Here's the just filed motion for summary judgment (of 36 pages) in favor of the fired employees, in the probationaries' case in front of the able USDC Judge Alsup, in San Francisco -- and a bit of it:
. . .OPM promulgated at least three government-wide “rules” which, pursuant to 5 U.S.C. §§1105 and 1103(b)(1), could only be issued by means of notice-and-comment rulemaking. First, OPM directed all department and agency heads to prepare and submit a report listing all employees on probationary periods; to “promptly determine whether those employees should be retained at the agency”; and to terminate all but their “mission-critical” probationers by February 17. AR335-37, AR375. Second, OPM purported to redefine -- on a government-wide basis -- employee “fitness” and “qualifications” as those terms are used in 5 C.F.R. §315.803, and employee “performance” as a ground for termination as used in 5 C.F.R. §315.804, by instructing all agencies that “only the highest-performing probationers in mission critical areas” were to be considered fit for continued employment, AR377-78, and that “[w]hile agencies must identify performance or conduct deficiencies in the notice terminating a probationer, such performance or conduct deficiencies do not have to be identified in a previous performance evaluation,” AR369. Third, OPM created a novel process by which agencies could secure exemptions from OPM’s equally novel mass termination program. . . .

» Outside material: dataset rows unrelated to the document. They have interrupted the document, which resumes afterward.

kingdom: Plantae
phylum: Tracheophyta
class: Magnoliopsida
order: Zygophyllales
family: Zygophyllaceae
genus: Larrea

Each of OPM’s new government-wide policies were “statements of general. . . applicability and practical effect.” 5 U.S.C. §551(4). Such “change[s] in existing law or policy,” Alcaraz v. Block, 746 F.2d 593, 613 (9th Cir. 1984), were therefore “clearly. . . ‘rule[s]’” that were subject to notice-and-comment rulemaking requirements. Newman, 768 F. Supp. at 11. This is particularly clear with respect to OPM’s wholesale revisions of 5 C.F.R. §§315.803 and 315.804, which were themselves rules that were adopted pursuant to the APA. See Doe v. Trump, 288 F.Supp.3d 1045, 1075 (W.D. Wash. 2017) (“Where the original rule was adopted after a notice and comment period, courts have generally found the decision to alter those rules to be substantive, and therefore subject to APA rulemaking procedures as well.”).
It cannot reasonably be disputed that OPM did not comply with the APA’s notice-andcomment requirements. OPM therefore adopted its new government-wide rules “without observance of procedure required by law,” and those rules are invalid. . . .
Me? I like the probationaries' chances here, to win out without having to go to trial. Onward -- resolutely.